═══ Data for analysis

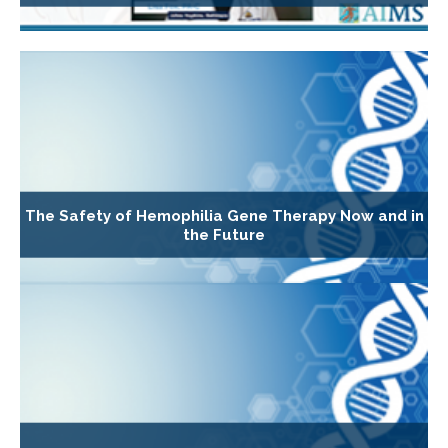
The Safety of Hemophilia Gene Therapy Now and in
the Future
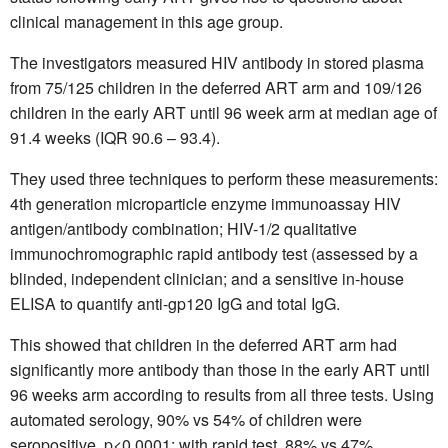
clinical management in this age group.
The investigators measured HIV antibody in stored plasma
from 75/125 children in the deferred ART arm and 109/126
children in the early ART until 96 week arm at median age of
91.4 weeks (IQR 90.6 – 93.4).
They used three techniques to perform these measurements:
4th generation microparticle enzyme immunoassay HIV
antigen/antibody combination; HIV-1/2 qualitative
immunochromographic rapid antibody test (assessed by a
blinded, independent clinician; and a sensitive in-house
ELISA to quantify anti-gp120 IgG and total IgG.
This showed that children in the deferred ART arm had
significantly more antibody than those in the early ART until
96 weeks arm according to results from all three tests. Using
automated serology, 90% vs 54% of children were
seropositive, p<0.0001; with rapid test, 88% vs 47%,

══════

**Problem:**
Wherever the string "children" occurs in the records above, copy that line.

**Solution to this problem:**
from 75/125 children in the deferred ART arm and 109/126
children in the early ART until 96 week arm at median age of
This showed that children in the deferred ART arm had
automated serology, 90% vs 54% of children were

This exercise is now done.